Pelgrimstocht La Bastide d'Armagnac

Maandag 9 juli
Ideaal weertje. Enkele bergen die de fietsers er doen aan herinneren waarvoor we getraind hebben. Iedereen komt fit en wel aan in Barbizon. Onderweg enkele steden die al vaker het strijdtoneel waren in de Tour de France. Net als gisteren worden we aangemoedigd door chauffeurs of wandelaars langs de kant van de weg. Wanneer de groep stopt, komen mensen uit de buurt spontaan vragen of ze zich willen verfrissen of iets nodig hebben.
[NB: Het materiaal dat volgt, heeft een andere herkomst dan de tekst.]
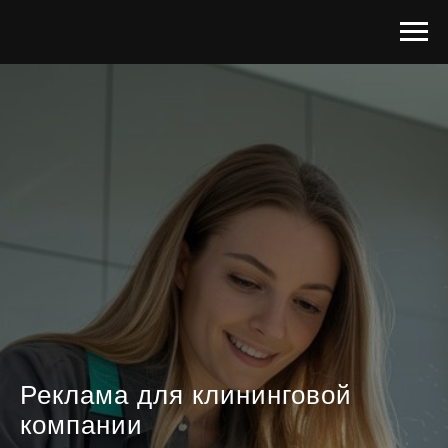
Реклама для клининговой
компании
In de volgwagen zit een uitklapbare tafel die kan geinstalleerd worden op elk dorpspleintje. Op die manier beschikken de fietsers over een echte veldkeuken. Vanuit Klein-Sinaai komen de berichten binnen dat er mooie artiekels zijn verschenen in de kranten. Dat doet iedereen plezier. Het geeft weer nieuwe moed om de rit van morgen aan te vatten naar Suèvres, ongeveer 30km ten zuiden van Orléans.

Toeristisch:
Barbizon ligt in het midden van het Fôret de Fontainebleau, een van de grootste bossen van Europa, dat tussen de 20 en 30 km in doorsnee is. Het is een kunstenaarsdorpeje zoals Sint-Martens-Latem. Tussen 1830-1850 was het een toevlucht voor vele schilders die er hun liefde voor de natuur wilden beleven.
Het Kasteel van Fontainebleau in Fontainebleau is een voormalige Franse koninklijke residentie in de regio Île-de-France. Het Musée du château de Fontainebleu maakt deel uit van de Réunion des musées nationaux et du Grand Palais des Champs-Élysées.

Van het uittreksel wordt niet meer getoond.